(Items from a data source)
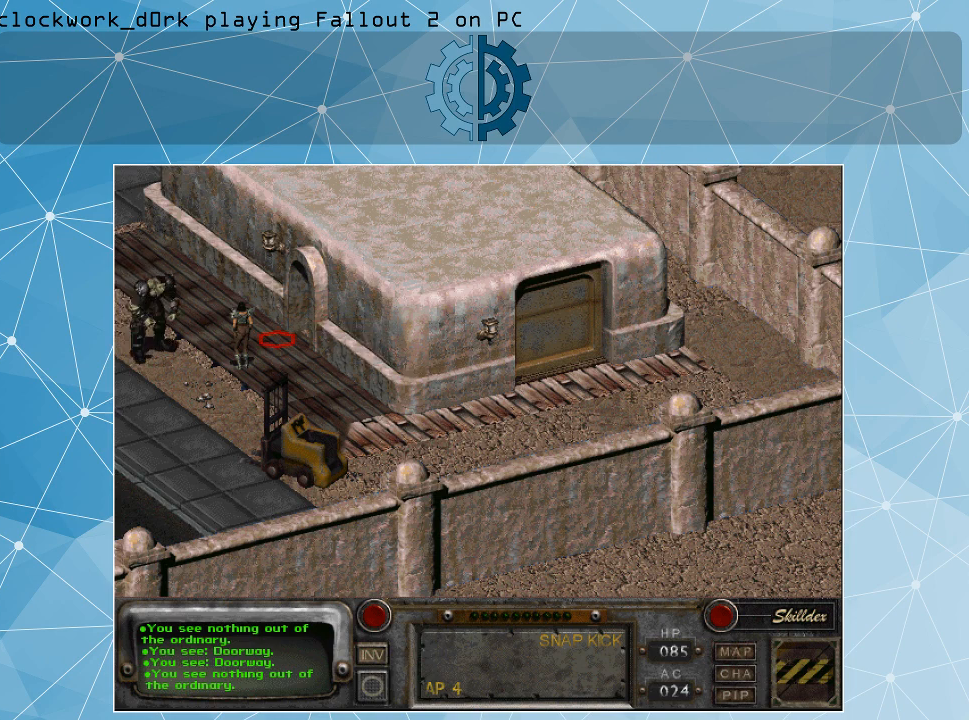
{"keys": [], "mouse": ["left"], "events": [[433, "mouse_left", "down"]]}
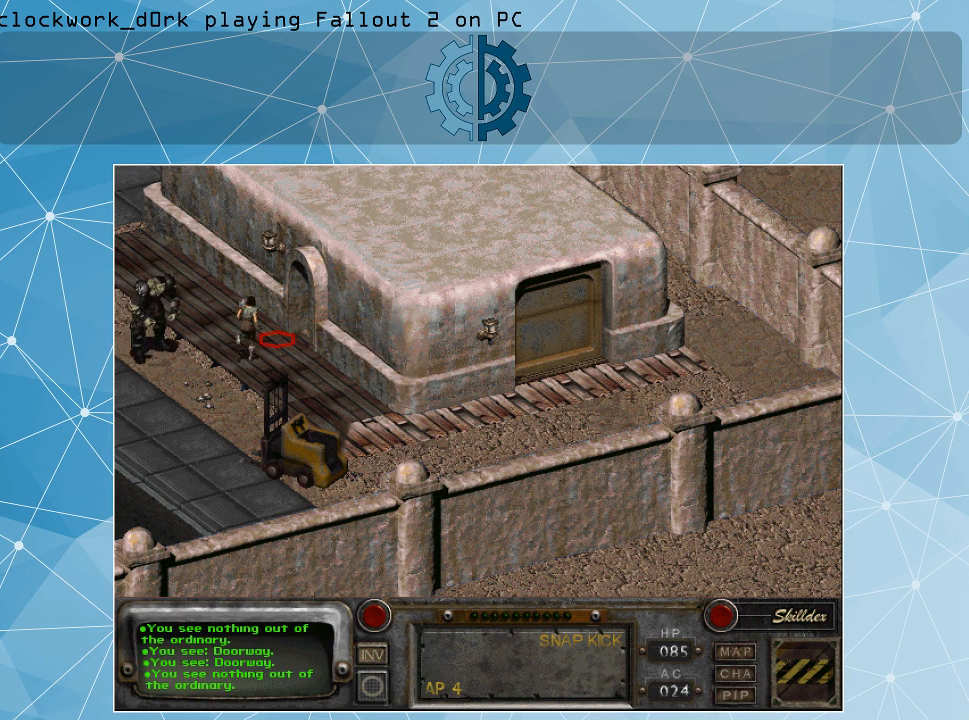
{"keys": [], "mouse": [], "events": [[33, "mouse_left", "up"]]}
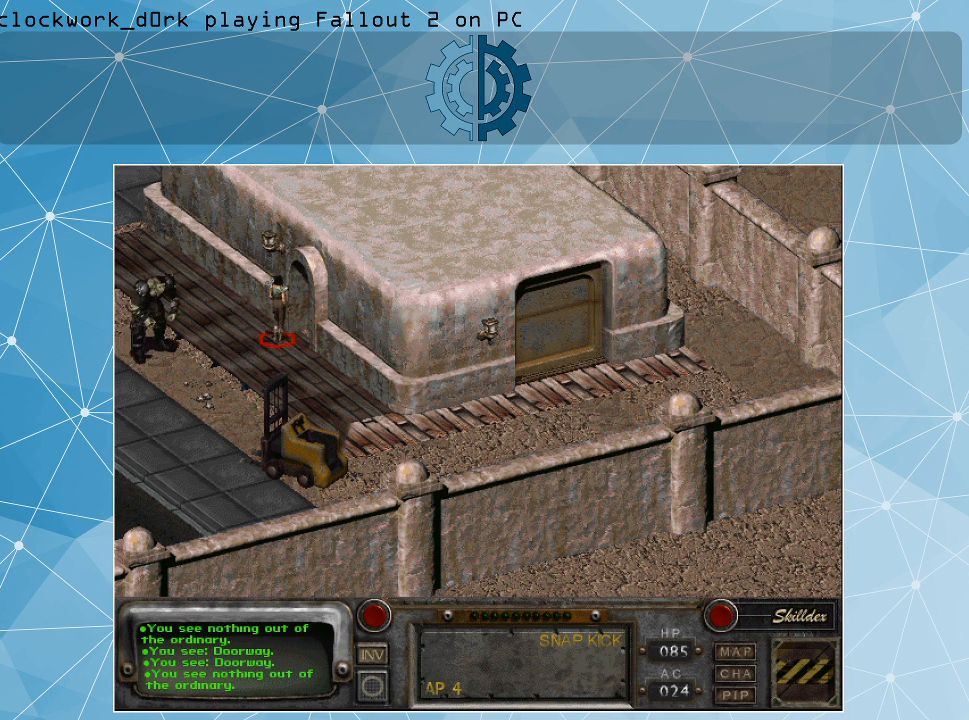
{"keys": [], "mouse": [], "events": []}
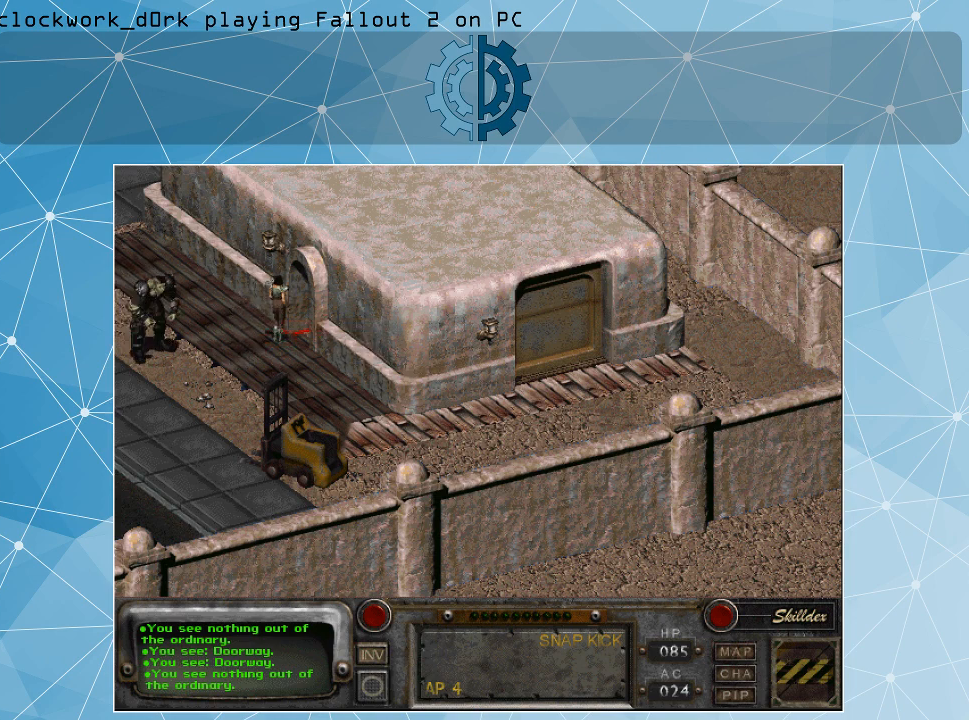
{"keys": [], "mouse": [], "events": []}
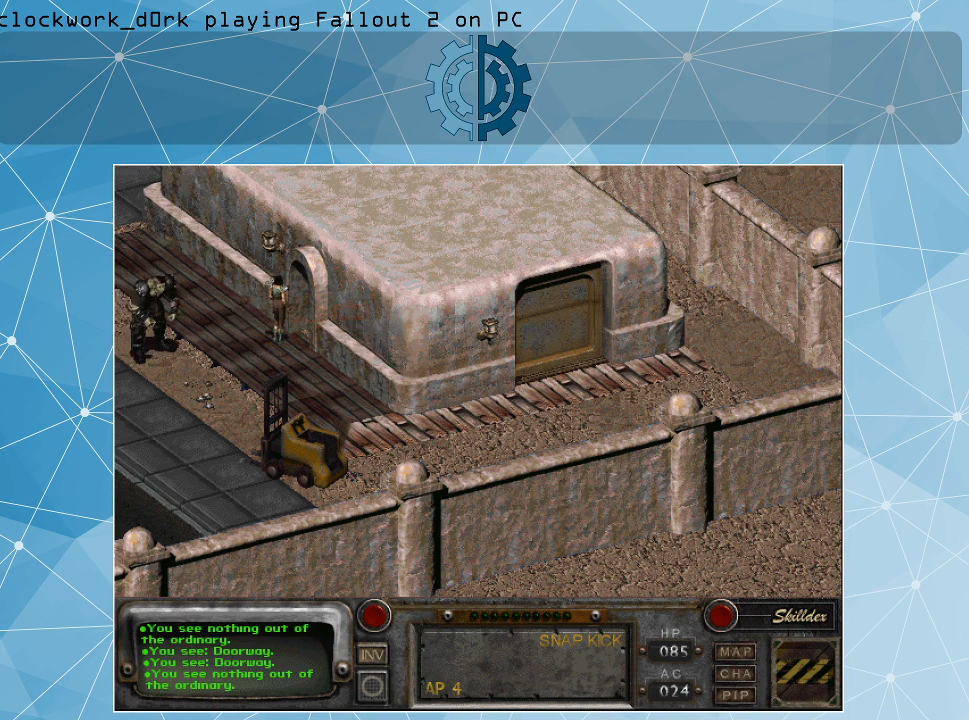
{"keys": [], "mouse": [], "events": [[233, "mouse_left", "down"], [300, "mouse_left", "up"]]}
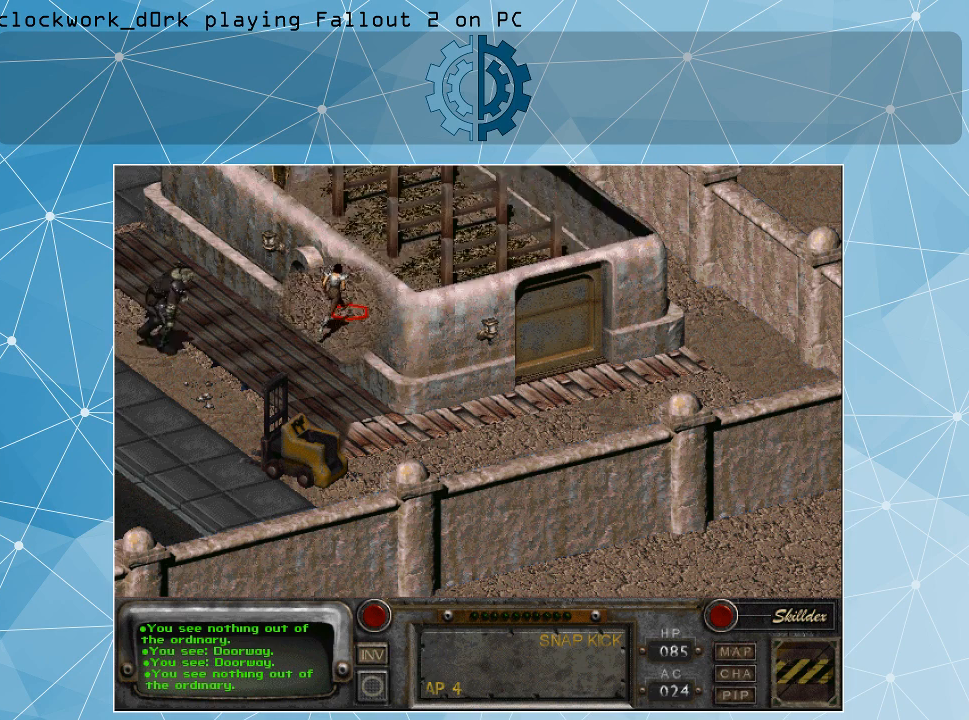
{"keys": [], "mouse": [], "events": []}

**Goal of the exercise:** Output each record above exactly as it stands, excluding all pictures.

**Reply:**
{"keys": [], "mouse": ["left"], "events": [[433, "mouse_left", "down"]]}
{"keys": [], "mouse": [], "events": [[33, "mouse_left", "up"]]}
{"keys": [], "mouse": [], "events": []}
{"keys": [], "mouse": [], "events": []}
{"keys": [], "mouse": [], "events": [[233, "mouse_left", "down"], [300, "mouse_left", "up"]]}
{"keys": [], "mouse": [], "events": []}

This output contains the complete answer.